Fundal height

Fundal Symphysis
Height Measurement

Medical Measurement


Fundal-Symphysis Height (FSH)

Fundus is the medical term for the upper portion of the uterus between the fallopian tubes. Fundal height is a measure of the size of the uterus, fetal growth and development. Most caregivers will record their patient's fundal height on every prenatal visit. Measuring the fundal height can be an indicator of proper fetal growth and amniotic fluid development.

Fundal height is a measurement used to estimate the gestational age of a fetus/baby. Fundal height is not considered to be a very accurate measurement to determine baby's weight. Ultrasound is far more accurate but still has a margin for error.

Doing the measurement.Fundal height
Essentially, measuring the fundal height involves the woman lying down (it is not meant to be done with the woman in a standing or sitting position) and her caregiver placing the end of the measuring tape on her pubic bone (symphysis pubis). The symphysis pubis bone is situated just below the pubic hair line in the middle. The length of tape is then positioned up the middle of the woman's belly with the measurement taken from where the tape reaches the top of her uterus or fundus, giving a fundal height in centimetres (cms).

The measurement in centimeters and should closely match the fetus gestational age in weeks, within 1 or 2 cm, e.g., a pregnant woman's uterus at 22 weeks should measure 20 to 24 cm.

Two measurements 2 weeks apart showing a deviation of more than 2 cm may indicate that the fetus is large or small for dates, that the estimated gestation is in error, or that the woman is carrying a multiple pregnancy.

A shorter measure can happen for one of the following reasons:
  • Fetus descent into the pelvis, seen normally two to four weeks before delivery
  • Error in estimated date of conception
  • height fundas chart
  • Fetus is healthy but physically small
  • Fetus positioned sideways
  • Breech Birth
  • Oligohydramnios (too little amniotic fluid)
  • Small for gestational age (SGA)
On the other side, a longer measure can be caused by:
  • Twins, or other types of multiple birth
  • Error in estimated date of conception
  • Fetus is healthy but physically large
  • Polyhydramnios (too much amniotic fluid)
  • Large for gestational age (LGA)
Fundal height can vary from person to person and it is not an exact measurement. As a pregnancy approaches its end, the fundal height will become less accurate. Please remember that fundal height is only one factor in assessing fetal development.

Fundal height measurementsThe fundus reaches the mother's naval by 20 weeks of pregnancy, the diaphragm (the muscle that extends across the bottom of the ribcage) by 36 weeks and then drops down again as the baby engages in the pelvis.

Fundal heights tend to be used from about 16 to 37 weeks of pregnancy, with their greatest benefit believed to be between 22 to 34 weeks. A text book fundal height in centimetres is supposed to equal the same amount of weeks as the pregnancy.

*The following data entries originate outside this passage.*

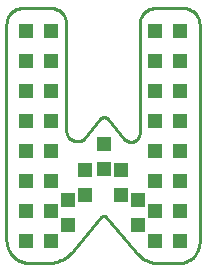
<source format=gtp>
G75*
%MOIN*%
%OFA0B0*%
%FSLAX24Y24*%
%IPPOS*%
%LPD*%
%AMOC8*
5,1,8,0,0,1.08239X$1,22.5*
%
%ADD10C,0.0100*%
%ADD11R,0.0472X0.0472*%
D10*
X002517Y003317D02*
X002517Y010475D01*
X002519Y010520D01*
X002524Y010564D01*
X002534Y010608D01*
X002546Y010651D01*
X002563Y010692D01*
X002582Y010732D01*
X002605Y010771D01*
X002631Y010807D01*
X002660Y010841D01*
X002692Y010873D01*
X002726Y010902D01*
X002762Y010928D01*
X002801Y010951D01*
X002841Y010970D01*
X002882Y010987D01*
X002925Y010999D01*
X002969Y011009D01*
X003013Y011014D01*
X003058Y011016D01*
X003058Y011017D02*
X003997Y011017D01*
X004043Y011013D01*
X004088Y011004D01*
X004132Y010993D01*
X004175Y010977D01*
X004216Y010958D01*
X004256Y010936D01*
X004294Y010910D01*
X004329Y010882D01*
X004362Y010850D01*
X004393Y010816D01*
X004420Y010780D01*
X004444Y010741D01*
X004466Y010701D01*
X004483Y010659D01*
X004497Y010615D01*
X004508Y010571D01*
X004515Y010526D01*
X004518Y010480D01*
X004517Y010435D01*
X004517Y006954D01*
X004516Y006954D02*
X004515Y006918D01*
X004517Y006882D01*
X004523Y006847D01*
X004533Y006812D01*
X004546Y006779D01*
X004562Y006747D01*
X004582Y006717D01*
X004605Y006689D01*
X004630Y006663D01*
X004658Y006641D01*
X004688Y006621D01*
X004719Y006604D01*
X004753Y006591D01*
X004787Y006581D01*
X004823Y006575D01*
X004859Y006572D01*
X004895Y006573D01*
X004930Y006578D01*
X004965Y006586D01*
X004999Y006598D01*
X005032Y006614D01*
X005062Y006632D01*
X005091Y006654D01*
X005634Y007322D01*
X005654Y007340D01*
X005677Y007354D01*
X005701Y007365D01*
X005727Y007373D01*
X005754Y007377D01*
X005780Y007377D01*
X005807Y007373D01*
X005833Y007365D01*
X005857Y007354D01*
X005880Y007340D01*
X005900Y007322D01*
X005899Y007322D02*
X006452Y006644D01*
X006475Y006621D01*
X006500Y006601D01*
X006528Y006584D01*
X006557Y006571D01*
X006588Y006560D01*
X006620Y006554D01*
X006652Y006550D01*
X006684Y006551D01*
X006717Y006555D01*
X006748Y006562D01*
X006779Y006573D01*
X006808Y006588D01*
X006835Y006605D01*
X006860Y006626D01*
X006883Y006649D01*
X006903Y006674D01*
X006920Y006702D01*
X006933Y006731D01*
X006944Y006762D01*
X006950Y006794D01*
X006954Y006826D01*
X006954Y010488D01*
X006955Y010488D02*
X006957Y010532D01*
X006962Y010575D01*
X006971Y010618D01*
X006984Y010659D01*
X006999Y010700D01*
X007019Y010739D01*
X007041Y010777D01*
X007066Y010812D01*
X007095Y010846D01*
X007125Y010876D01*
X007159Y010905D01*
X007194Y010930D01*
X007232Y010952D01*
X007271Y010972D01*
X007312Y010987D01*
X007353Y011000D01*
X007396Y011009D01*
X007439Y011014D01*
X007483Y011016D01*
X007483Y011017D02*
X008426Y011017D01*
X008426Y011016D02*
X008472Y011012D01*
X008518Y011003D01*
X008563Y010991D01*
X008606Y010976D01*
X008648Y010956D01*
X008689Y010934D01*
X008727Y010908D01*
X008763Y010879D01*
X008797Y010847D01*
X008828Y010813D01*
X008855Y010776D01*
X008880Y010737D01*
X008902Y010696D01*
X008920Y010653D01*
X008934Y010609D01*
X008945Y010564D01*
X008952Y010518D01*
X008955Y010472D01*
X008954Y010426D01*
X008954Y003290D01*
X008306Y002517D02*
X007469Y002517D01*
X006811Y002910D02*
X005847Y004061D01*
X005848Y004062D02*
X005838Y004069D01*
X005827Y004075D01*
X005815Y004079D01*
X005803Y004080D01*
X005678Y004053D02*
X004762Y002950D01*
X004008Y002517D02*
X003255Y002517D01*
X003200Y002521D01*
X003146Y002529D01*
X003092Y002541D01*
X003039Y002557D01*
X002988Y002576D01*
X002938Y002599D01*
X002890Y002626D01*
X002844Y002656D01*
X002800Y002689D01*
X002759Y002725D01*
X002720Y002764D01*
X002684Y002806D01*
X002651Y002850D01*
X002622Y002896D01*
X002596Y002945D01*
X002573Y002995D01*
X002554Y003046D01*
X002539Y003099D01*
X002528Y003153D01*
X002520Y003207D01*
X002516Y003262D01*
X002517Y003317D01*
X004008Y002516D02*
X004071Y002526D01*
X004133Y002540D01*
X004194Y002557D01*
X004255Y002577D01*
X004314Y002601D01*
X004372Y002628D01*
X004428Y002658D01*
X004482Y002691D01*
X004535Y002727D01*
X004585Y002767D01*
X004633Y002809D01*
X004679Y002853D01*
X004722Y002900D01*
X004762Y002950D01*
X005678Y004053D02*
X005697Y004064D01*
X005717Y004073D01*
X005738Y004079D01*
X005760Y004082D01*
X005782Y004082D01*
X005803Y004079D01*
X006811Y002910D02*
X006848Y002862D01*
X006889Y002817D01*
X006932Y002775D01*
X006977Y002735D01*
X007025Y002698D01*
X007075Y002664D01*
X007127Y002633D01*
X007180Y002605D01*
X007236Y002580D01*
X007292Y002559D01*
X007350Y002541D01*
X007409Y002527D01*
X007468Y002517D01*
X008306Y002517D02*
X008357Y002523D01*
X008407Y002533D01*
X008456Y002546D01*
X008504Y002563D01*
X008551Y002583D01*
X008596Y002607D01*
X008639Y002634D01*
X008681Y002663D01*
X008720Y002696D01*
X008756Y002731D01*
X008790Y002769D01*
X008822Y002809D01*
X008850Y002851D01*
X008875Y002896D01*
X008897Y002941D01*
X008916Y002989D01*
X008931Y003037D01*
X008943Y003087D01*
X008951Y003137D01*
X008956Y003188D01*
X008957Y003239D01*
X008954Y003289D01*
D11*
X008305Y003267D03*
X007478Y003267D03*
X006892Y003791D03*
X007478Y004267D03*
X006892Y004618D03*
X006329Y004791D03*
X006329Y005618D03*
X005767Y005666D03*
X005142Y005618D03*
X005142Y004791D03*
X004579Y004618D03*
X003993Y004267D03*
X004579Y003791D03*
X003993Y003267D03*
X003166Y003267D03*
X003166Y004267D03*
X003166Y005267D03*
X003993Y005267D03*
X003993Y006267D03*
X003166Y006267D03*
X003166Y007267D03*
X003993Y007267D03*
X003993Y008267D03*
X003166Y008267D03*
X003166Y009267D03*
X003993Y009267D03*
X003993Y010267D03*
X003166Y010267D03*
X005767Y006493D03*
X007478Y006267D03*
X008305Y006267D03*
X008305Y007267D03*
X007478Y007267D03*
X007478Y008267D03*
X008305Y008267D03*
X008305Y009267D03*
X007478Y009267D03*
X007478Y010267D03*
X008305Y010267D03*
X008305Y005267D03*
X007478Y005267D03*
X008305Y004267D03*
M02*

</source>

NOTE: Fundal height can be measured over your underwear so you should not need to take yours off to have it done. If you want, you can feel your own symphysis pubis bone by placing your hands on the top of your hipbones, then moving them forward and down, following the curve of the hipbones down and across, to just below your pubic hairline in the middle. It feels like a hard bump under the pubic hair.


More info about Fundal Height

Using a measuring tape to determine fundal height during pregnancy was first introduced in the late 1970's. It gained popularity in the late 1980's and because it is simple and inexpensive, it has become widely used by many maternity caregivers, although not all caregivers use it. The main aims of measuring the fundal height during pregnancy are to possibly detect:

Fundal height measurements were adopted because it was believed to be more accurate than just the caregiver feeling (or palpating) the woman's belly with their hands. Observational studies in the 1980's estimated that detection rates of very small babies by palpating were about 30 to 50% successful, but by doing fundal heights this may increase to about 56% to 86%.

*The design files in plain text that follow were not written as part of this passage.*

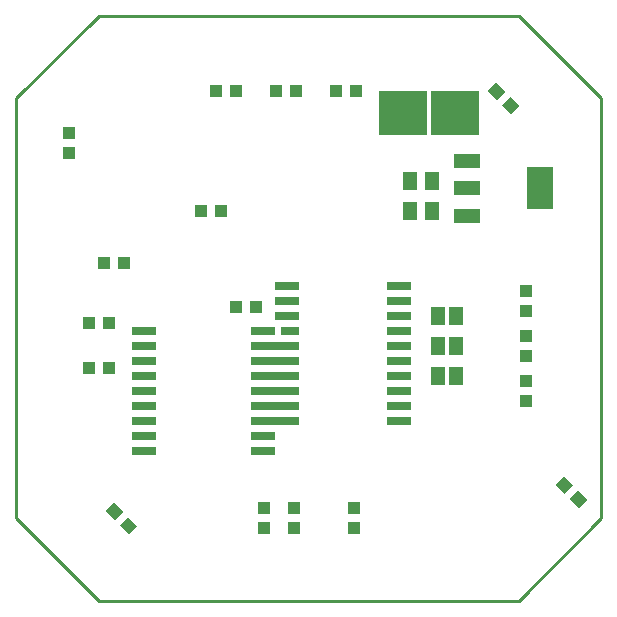
<source format=gbp>
G75*
%MOIN*%
%OFA0B0*%
%FSLAX25Y25*%
%IPPOS*%
%LPD*%
%AMOC8*
5,1,8,0,0,1.08239X$1,22.5*
%
%ADD10C,0.01000*%
%ADD11R,0.08000X0.02600*%
%ADD12R,0.06000X0.02600*%
%ADD13R,0.04331X0.03937*%
%ADD14R,0.03937X0.04331*%
%ADD15R,0.04600X0.06300*%
%ADD16R,0.08800X0.04800*%
%ADD17R,0.08661X0.14173*%
%ADD18R,0.16000X0.15000*%
%ADD19R,0.05118X0.05906*%
D10*
X0001500Y0029000D02*
X0001500Y0169000D01*
X0029000Y0196461D01*
X0029000Y0196500D02*
X0169000Y0196500D01*
X0196500Y0169000D01*
X0196500Y0029000D01*
X0169000Y0001500D01*
X0029000Y0001500D01*
X0001500Y0029000D01*
D11*
X0044200Y0051500D03*
X0044200Y0056500D03*
X0044200Y0061500D03*
X0044200Y0066500D03*
X0044200Y0071500D03*
X0044200Y0076500D03*
X0044200Y0081500D03*
X0044200Y0086500D03*
X0044200Y0091500D03*
X0083800Y0091500D03*
X0083800Y0086500D03*
X0083800Y0081500D03*
X0083800Y0076500D03*
X0083800Y0071500D03*
X0083800Y0066500D03*
X0083800Y0061500D03*
X0083800Y0056500D03*
X0083800Y0051500D03*
X0091700Y0061500D03*
X0091700Y0066500D03*
X0091700Y0071500D03*
X0091700Y0076500D03*
X0091700Y0081500D03*
X0091700Y0086500D03*
X0091700Y0096500D03*
X0091700Y0101500D03*
X0091700Y0106500D03*
X0129200Y0106500D03*
X0129200Y0101500D03*
X0129200Y0096500D03*
X0129200Y0091500D03*
X0129200Y0086500D03*
X0129200Y0081500D03*
X0129200Y0076500D03*
X0129200Y0071500D03*
X0129200Y0066500D03*
X0129200Y0061500D03*
D12*
X0092700Y0091500D03*
D13*
X0081421Y0099394D03*
X0074728Y0099394D03*
X0069846Y0131500D03*
X0063154Y0131500D03*
X0037346Y0114000D03*
X0030654Y0114000D03*
X0032346Y0094000D03*
X0025654Y0094000D03*
X0025654Y0079000D03*
X0032346Y0079000D03*
G36*
X0033995Y0034288D02*
X0037056Y0031227D01*
X0034273Y0028444D01*
X0031212Y0031505D01*
X0033995Y0034288D01*
G37*
G36*
X0038727Y0029556D02*
X0041788Y0026495D01*
X0039005Y0023712D01*
X0035944Y0026773D01*
X0038727Y0029556D01*
G37*
G36*
X0166505Y0163712D02*
X0163444Y0166773D01*
X0166227Y0169556D01*
X0169288Y0166495D01*
X0166505Y0163712D01*
G37*
G36*
X0161773Y0168444D02*
X0158712Y0171505D01*
X0161495Y0174288D01*
X0164556Y0171227D01*
X0161773Y0168444D01*
G37*
X0114846Y0171500D03*
X0108154Y0171500D03*
X0094846Y0171500D03*
X0088154Y0171500D03*
X0074846Y0171500D03*
X0068154Y0171500D03*
G36*
X0184273Y0037194D02*
X0181212Y0040255D01*
X0183995Y0043038D01*
X0187056Y0039977D01*
X0184273Y0037194D01*
G37*
G36*
X0189005Y0032462D02*
X0185944Y0035523D01*
X0188727Y0038306D01*
X0191788Y0035245D01*
X0189005Y0032462D01*
G37*
D14*
X0171500Y0068154D03*
X0171500Y0074846D03*
X0171500Y0083154D03*
X0171500Y0089846D03*
X0171500Y0098154D03*
X0171500Y0104846D03*
X0114000Y0032346D03*
X0114000Y0025654D03*
X0094000Y0025654D03*
X0094000Y0032346D03*
X0084000Y0032346D03*
X0084000Y0025654D03*
X0019000Y0150654D03*
X0019000Y0157346D03*
D15*
X0142250Y0096500D03*
X0148250Y0096500D03*
X0148250Y0086500D03*
X0142250Y0086500D03*
X0142250Y0076500D03*
X0148250Y0076500D03*
D16*
X0151800Y0129900D03*
X0151800Y0139000D03*
X0151800Y0148100D03*
D17*
X0176201Y0139000D03*
D18*
X0147677Y0164000D03*
X0130323Y0164000D03*
D19*
X0132760Y0141500D03*
X0140240Y0141500D03*
X0140240Y0131500D03*
X0132760Y0131500D03*
M02*

</source>
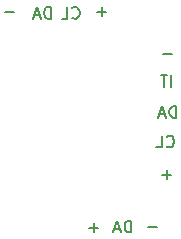
<source format=gbr>
%TF.GenerationSoftware,KiCad,Pcbnew,(6.0.5)*%
%TF.CreationDate,2022-07-28T20:15:56-06:00*%
%TF.ProjectId,sensor_board,73656e73-6f72-45f6-926f-6172642e6b69,rev?*%
%TF.SameCoordinates,Original*%
%TF.FileFunction,Legend,Bot*%
%TF.FilePolarity,Positive*%
%FSLAX46Y46*%
G04 Gerber Fmt 4.6, Leading zero omitted, Abs format (unit mm)*
G04 Created by KiCad (PCBNEW (6.0.5)) date 2022-07-28 20:15:56*
%MOMM*%
%LPD*%
G01*
G04 APERTURE LIST*
%ADD10C,0.150000*%
G04 APERTURE END LIST*
D10*
X128219047Y-116471428D02*
X128980952Y-116471428D01*
X128600000Y-116852380D02*
X128600000Y-116090476D01*
X126795238Y-98657142D02*
X126842857Y-98704761D01*
X126985714Y-98752380D01*
X127080952Y-98752380D01*
X127223809Y-98704761D01*
X127319047Y-98609523D01*
X127366666Y-98514285D01*
X127414285Y-98323809D01*
X127414285Y-98180952D01*
X127366666Y-97990476D01*
X127319047Y-97895238D01*
X127223809Y-97800000D01*
X127080952Y-97752380D01*
X126985714Y-97752380D01*
X126842857Y-97800000D01*
X126795238Y-97847619D01*
X125890476Y-98752380D02*
X126366666Y-98752380D01*
X126366666Y-97752380D01*
X131790476Y-116852380D02*
X131790476Y-115852380D01*
X131552380Y-115852380D01*
X131409523Y-115900000D01*
X131314285Y-115995238D01*
X131266666Y-116090476D01*
X131219047Y-116280952D01*
X131219047Y-116423809D01*
X131266666Y-116614285D01*
X131314285Y-116709523D01*
X131409523Y-116804761D01*
X131552380Y-116852380D01*
X131790476Y-116852380D01*
X130838095Y-116566666D02*
X130361904Y-116566666D01*
X130933333Y-116852380D02*
X130600000Y-115852380D01*
X130266666Y-116852380D01*
X134795238Y-109557142D02*
X134842857Y-109604761D01*
X134985714Y-109652380D01*
X135080952Y-109652380D01*
X135223809Y-109604761D01*
X135319047Y-109509523D01*
X135366666Y-109414285D01*
X135414285Y-109223809D01*
X135414285Y-109080952D01*
X135366666Y-108890476D01*
X135319047Y-108795238D01*
X135223809Y-108700000D01*
X135080952Y-108652380D01*
X134985714Y-108652380D01*
X134842857Y-108700000D01*
X134795238Y-108747619D01*
X133890476Y-109652380D02*
X134366666Y-109652380D01*
X134366666Y-108652380D01*
X124990476Y-98752380D02*
X124990476Y-97752380D01*
X124752380Y-97752380D01*
X124609523Y-97800000D01*
X124514285Y-97895238D01*
X124466666Y-97990476D01*
X124419047Y-98180952D01*
X124419047Y-98323809D01*
X124466666Y-98514285D01*
X124514285Y-98609523D01*
X124609523Y-98704761D01*
X124752380Y-98752380D01*
X124990476Y-98752380D01*
X124038095Y-98466666D02*
X123561904Y-98466666D01*
X124133333Y-98752380D02*
X123800000Y-97752380D01*
X123466666Y-98752380D01*
X135590476Y-107152380D02*
X135590476Y-106152380D01*
X135352380Y-106152380D01*
X135209523Y-106200000D01*
X135114285Y-106295238D01*
X135066666Y-106390476D01*
X135019047Y-106580952D01*
X135019047Y-106723809D01*
X135066666Y-106914285D01*
X135114285Y-107009523D01*
X135209523Y-107104761D01*
X135352380Y-107152380D01*
X135590476Y-107152380D01*
X134638095Y-106866666D02*
X134161904Y-106866666D01*
X134733333Y-107152380D02*
X134400000Y-106152380D01*
X134066666Y-107152380D01*
X133219047Y-116371428D02*
X133980952Y-116371428D01*
X135180952Y-104547380D02*
X135180952Y-103547380D01*
X134847619Y-103547380D02*
X134276190Y-103547380D01*
X134561904Y-104547380D02*
X134561904Y-103547380D01*
X121880952Y-98171428D02*
X121119047Y-98171428D01*
X134519047Y-101771428D02*
X135280952Y-101771428D01*
X128919047Y-98171428D02*
X129680952Y-98171428D01*
X129300000Y-98552380D02*
X129300000Y-97790476D01*
X134419047Y-111971428D02*
X135180952Y-111971428D01*
X134800000Y-112352380D02*
X134800000Y-111590476D01*
M02*

</source>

However, a small random study in 1990 found that fundal height measurements were about 28% accurate and abdominal palpation about 48%. More recently, a larger random study found that fundal height measurement were about 46 to 48% accurate, with abdominal palpation about 24 to 29% accurate.

At this stage there appears on balance to be some benefit in doing fundal height measurements. However, caregivers concede it is not always reliable and we don't really have any technique that is more than 50% accurate.

Bearing this in mind it is important to view fundal heights as just a guide, with very limited ability in detecting unusually small or large babies. Even the popular use of ultrasound in recent years to estimate a baby's weight has been shown to be up to 10 to 15% out, or + / - 400 to 600 grams (1lb to 1lb 6oz) and cannot really be relied upon.